The deputy commander of Bangkok’s Division 3 command, the superintendent of Min Buri police station and the superintendent of Nong Chok police station were among the eighteen officers who were transferred. Ten of them have been ordered to report to Bangkok police headquarters and await further investigation, Thai police reported.

Six immigration police officers in Sa Kaeo Province were transferred to inactive posts in the Royal Thai Police headquarters in Bangkok.

According to police chief Somyot Pumpanmuang, the reason for the transfers was that the officers had neglected their responsibilities and allowed illegal foreign laborers to enter Thailand from Aranyaprathet checkpoint, across the border from Poipet, Cambodia.

In related news, the Thai Rath newspaper reported this morning that a foreign man was arrested on Saturday in Bangkok for illegally entering Thailand by bribing Sa Kaeo immigration police. The claim was under investigation, Somyot said.

The Bangkok blast occurred on Aug. 17 and killed 20 people.

The identity and nationality of the first unnamed suspect became a matter of controversy shortly after his arrest as one of the passports found in his apartment indicated he was a Turkish citizen.

Later a Thai National Police Spokesman confirmed that the document was fake and they do not know the man’s nationality.

“The passport you see is fake,” said Prawut, “We don’t know if he is Turkish or not.”

Turkey’s Bangkok Embassy also told local authorities in Thailand that the suspect is not a Turkish citizen.
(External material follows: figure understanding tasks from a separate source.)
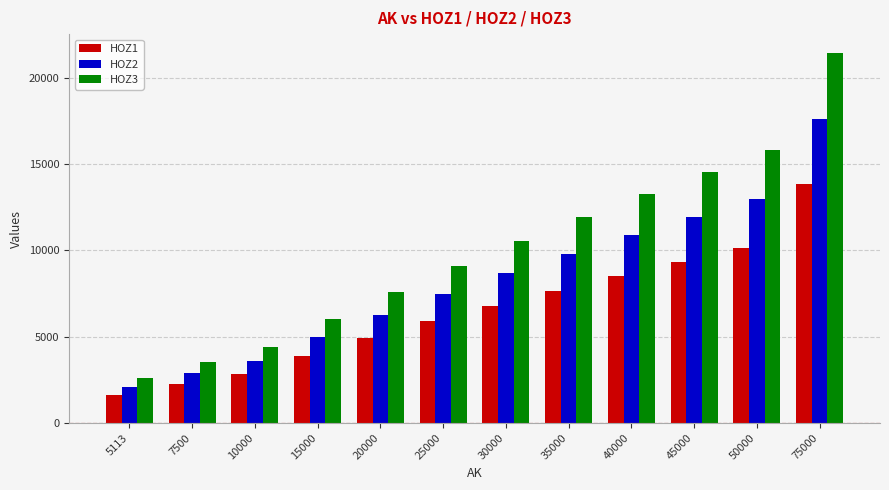

Reading left to right, list all the values displayed in this chart.

HOZ1: 5113=1626	7500=2234	10000=2812	15000=3903	20000=4920	25000=5882	30000=6795	35000=7674	40000=8506	45000=9336	50000=10157	75000=13825
HOZ2: 5113=2109	7500=2886	10000=3618	15000=4981	20000=6262	25000=7489	30000=8670	35000=9804	40000=10891	45000=11942	50000=12991	75000=17645
HOZ3: 5113=2593	7500=3538	10000=4421	15000=6053	20000=7605	25000=9100	30000=10552	35000=11932	40000=13269	45000=14541	50000=15818	75000=21470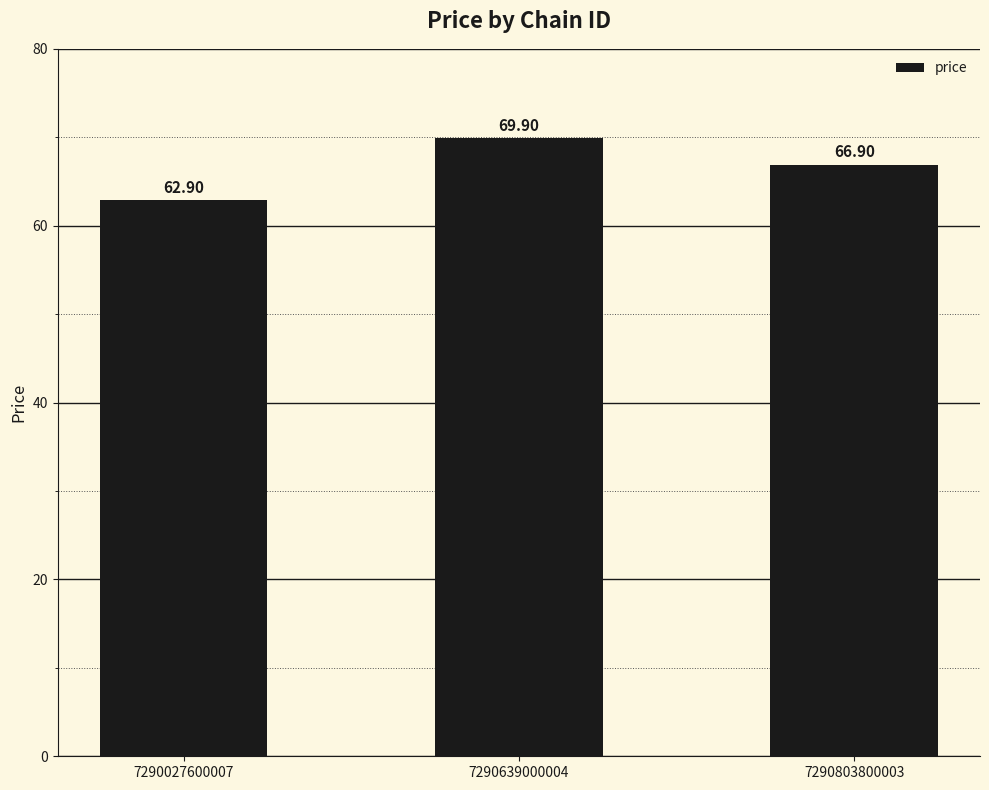

What is the difference between the maximum and minimum values?

7.0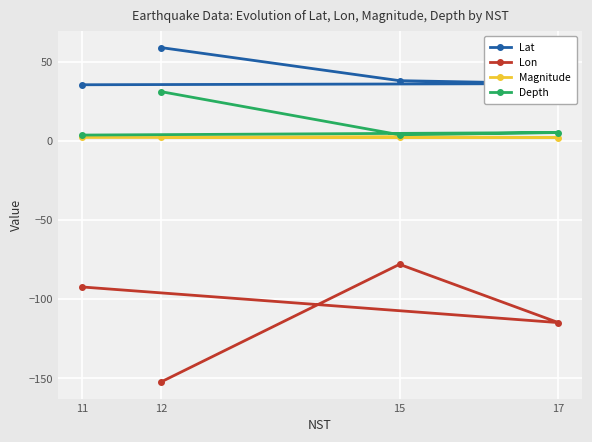

What are all the series names shown in the legend?

Lat, Lon, Magnitude, Depth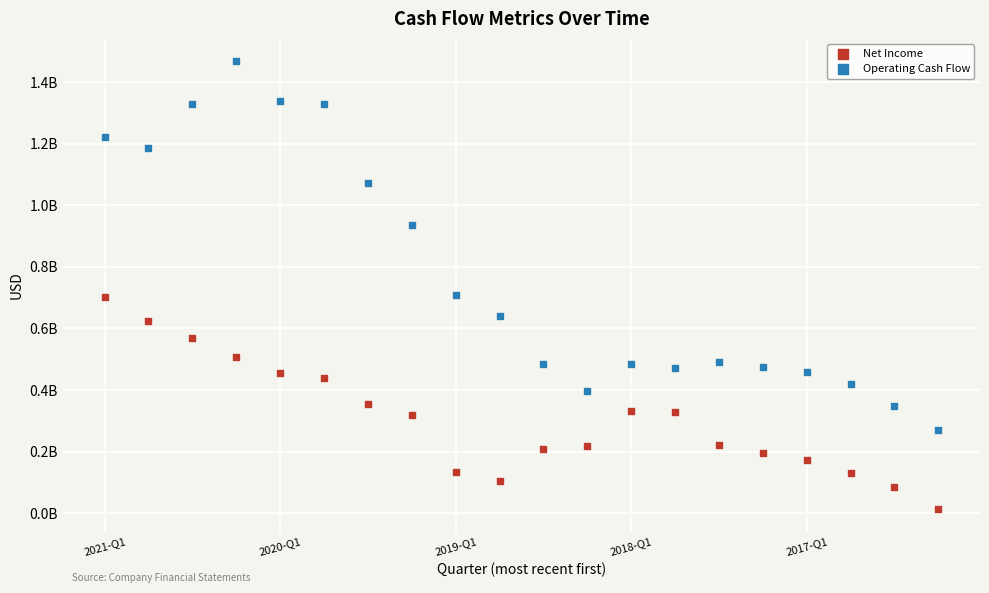

What are all the series names shown in the legend?

Net Income, Operating Cash Flow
After the man’s arrest Thailand’s Nation TV on Saturday aired an image of a suicide vest allegedly belonging to the accused Bangkok Erawan Shrine bomber.

The image later proved to be fake as it was taken from US Transport Security Administration’s official blog on March 8, 2013.

Thai Police wrote on their official Twitter account that footage of the vest circulating on social media was not related to the bombing.

"These images were not involved in the bombing, and are not from the Thai government," the tweet said.

The TV station has drawn criticism from social media users for airing the images.

Thai authorities have drawn criticism as the investigation into the bombing has failed to produce any concrete results so far and inconsistencies in the evidence have undermined its reliability.